Xiaomi's HarnessX Rewrites Its Own AI Scaffolding Mid-Task — Smaller Models Win Big

Xiaomi researchers introduced HarnessX, a framework that autonomously evolves the software scaffolding surrounding AI agents during task execution. By treating the harness as a modular, self-improving object, HarnessX delivered an average 14.5% performance gain — and up to 44% for smaller open-weight models.

As enterprise AI agents tackle longer, more complex workflows, their performance increasingly depends not just on the underlying model — but on the harness: the software scaffolding that connects the LLM to its environment.
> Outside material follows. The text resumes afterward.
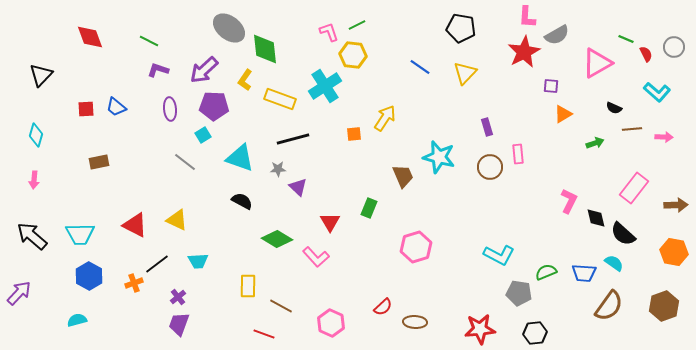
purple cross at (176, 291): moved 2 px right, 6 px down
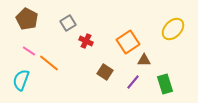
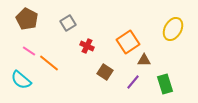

Today, harnesses are largely static and hand-crafted. Researchers at Xiaomi set out to fix that.

The Problem With Static Harnesses

A harness encapsulates everything around a model — prompt templates, tool integrations, memory management, and control flows. Despite its critical role, harness engineering remains a manual, brittle discipline with three core problems:

Static by design: Any change in model, tools, or domain requires bespoke code rewrites with no automated learning from past runs.
Architectural entanglement: Tightly coupled components mean tweaking one part silently breaks others, making cross-domain reuse impractical.
Isolated optimization: Harness and model improvements happen in separate silos. Execution traces get discarded rather than recycled as training signal.

These bottlenecks mean teams consistently fail to extract full value from their agent's operational data.

Introducing HarnessX: A Self-Improving Scaffolding Framework

HarnessX treats the harness as a first-class object — independently serializable, modular, and substitutable. Engineers can swap or adapt the scaffolding without touching the underlying model.

Agent behavior is decomposed into distinct processors — for context assembly, memory, tool ecosystems, control flow, and observability — that plug into lifecycle hooks. This modularity allows components to be added, removed, or replaced without breaking the surrounding pipeline.

AEGIS: The Trace-Driven Evolution Engine

At the heart of HarnessX is AEGIS, which frames harness optimization as a reinforcement learning problem over symbolic components. Three failure modes had to be explicitly addressed:

Reward hacking — exploiting shortcuts instead of solving tasks
Catastrophic forgetting — fixes in one domain silently breaking another
Under-exploration — iterating on minor prompt tweaks rather than structural improvements

AEGIS counters these through a four-stage pipeline:

Digester — compresses execution traces into structured failure summaries
Planner — identifies structural changes beyond surface-level prompt edits
Evolver — generates and validates code-level harness edits before deployment
Critic + Gate — detects reward hacking and rejects updates that regress solved tasks

Co-Evolution: Model and Harness Together

What separates HarnessX from prior self-improving harness research is harness-model co-evolution. Evolving only the harness hits a scaffolding ceiling; training only the model hits a training-signal ceiling. HarnessX breaks both by interleaving the two.

Execution traces generated during harness adaptation are converted into RL signals for the foundation model using cross-harness GRPO (Group Relative Policy Optimization) — the same algorithm behind DeepSeek-R1. By pooling trajectories across different harness versions for the same task, the model internalizes high-level strategic shifts, not just prompt phrasing variations.

Benchmark Results

The team validated HarnessX across five benchmarks: software engineering, multi-turn customer service, web navigation, open-ended reasoning, and embodied planning.

The framework used a two-role setup:

Meta-agent (Claude Opus 4.6): analyzed logs and wrote harness evolution code
Task agents: three worker models — Claude Sonnet 4.6, GPT-5.4, and the open-weight Qwen3.5-9B

Key results:

HarnessX improved performance in 14 out of 15 model-benchmark combinations
Average gain: +14.5% across all combinations
Qwen3.5-9B saw up to +44% on embodied planning tasks
HarnessX outperformed both the static harness baseline and single-agent evolver (Claude Code SDK)

The results demonstrate that scaling the foundation model is not the only path to more capable AI — and for smaller models, it may not even be the best one.

Why This Matters for Enterprise AI

The practical implication is significant: organizations don't need to chase ever-larger models to improve agent performance. For startups and enterprises building AI-native products — whether through an AI product website or production agent infrastructure — HarnessX signals that scaffolding quality is a first-order concern, not an afterthought.

Smaller, cheaper open-weight models paired with well-evolved harnesses can rival or exceed the performance of larger proprietary models on domain-specific tasks. That changes the economics of enterprise AI deployment substantially.